Itulah bentuk dharmatula—percakapan dharma antara dua jiwa, dalam keluarga.
3. Sparśanam: Sentuhan Cinta yang Menyucikan
Kadang, tanpa kata-kata pun, seorang anak bisa merasakan getaran cinta orang tuanya. Pelukan di pagi hari, belaian di kepala saat anak sedang lelah, genggaman tangan saat ia cemas, atau sekadar duduk berdekatan tanpa bicara. Sentuhan itu menyentuh bukan hanya tubuh, tetapi jiwa.
Dalam tradisi Hindu, sparśanam—menyentuh orang suci—dianggap sebagai bentuk menerima vibrasi positif dari mereka. Maka, ketika orang tua menyentuh anaknya dengan cinta, sebenarnya mereka sedang menyalurkan getaran kasih suci yang menyucikan.
4. Sevanam: Melayani Orang Tua dan Anak sebagai Jalan Bhakti
Sebaliknya, anak yang mulai tumbuh dan melayani orang tuanya dengan ketulusan—mengambilkan air, memijat saat kelelahan, atau sekadar membantu menyapu rumah—sedang menjalani proses sevanam. Tapi hal ini juga berlaku sebaliknya.
Orang tua yang merawat, mengasuh, bahkan bangun tengah malam demi anaknya, juga sedang mengabdi pada dharma keluarga. Di sana ada bhakti, dan bhakti adalah jalan menuju penyucian diri.
Sebagaimana sloka berikut
mātṛ devo bhava, pitṛ devo bhava, ācārya devo bhava, atithi devo bhava
(Taittirīya Upaniṣad 1.11.2)
“Jadikanlah ibumu sebagai dewa. Jadikanlah ayahmu sebagai dewa. Jadikanlah gurumu sebagai dewa. Jadikanlah tamumu sebagai dewa.”
Sloka ini bukan hanya mengajarkan penghormatan anak pada orang tua, tapi juga menjadi pengingat bagi para orang tua untuk terus menjaga kesucian dalam perilaku mereka, karena mereka tengah memainkan peran suci dalam kehidupan anak-anaknya.
Sebagai orang tua, aku tahu aku tak sempurna. Kadang suaraku meninggi, kadang aku kelelahan, kadang aku lalai memahami batin anakku. Tapi aku percaya, selama aku terus kembali pada niat baik dan belajar dari cinta, maka setiap hari adalah kesempatan baru untuk menjadi “orang suci” bagi anak-anakku.
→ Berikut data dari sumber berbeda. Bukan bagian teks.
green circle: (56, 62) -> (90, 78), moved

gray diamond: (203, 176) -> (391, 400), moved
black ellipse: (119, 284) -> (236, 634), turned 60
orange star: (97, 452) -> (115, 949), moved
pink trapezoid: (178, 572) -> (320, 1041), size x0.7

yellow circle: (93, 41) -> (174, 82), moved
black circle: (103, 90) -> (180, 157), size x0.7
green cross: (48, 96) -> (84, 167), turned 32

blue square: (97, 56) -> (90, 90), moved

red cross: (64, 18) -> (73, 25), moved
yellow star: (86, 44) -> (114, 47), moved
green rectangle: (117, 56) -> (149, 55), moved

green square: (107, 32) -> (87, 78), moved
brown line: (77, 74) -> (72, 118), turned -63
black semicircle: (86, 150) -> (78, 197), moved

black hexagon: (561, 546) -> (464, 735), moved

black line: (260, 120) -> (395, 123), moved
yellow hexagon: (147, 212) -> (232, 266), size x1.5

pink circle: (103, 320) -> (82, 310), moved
Menyucikan diri dan menyucikan anak bukan tentang menjadi sempurna, tapi tentang terus menyalakan cahaya kecil dalam rumah tangga kita—dengan kata-kata yang baik, pelukan yang tulus, percakapan yang penuh perhatian, dan tindakan kasih yang sederhana.
Itulah dharma keluarga. Itulah tirtha pertama dalam hidup seorang manusia. Dan itulah jalan penyucian yang paling dekat: di rumah kita sendiri.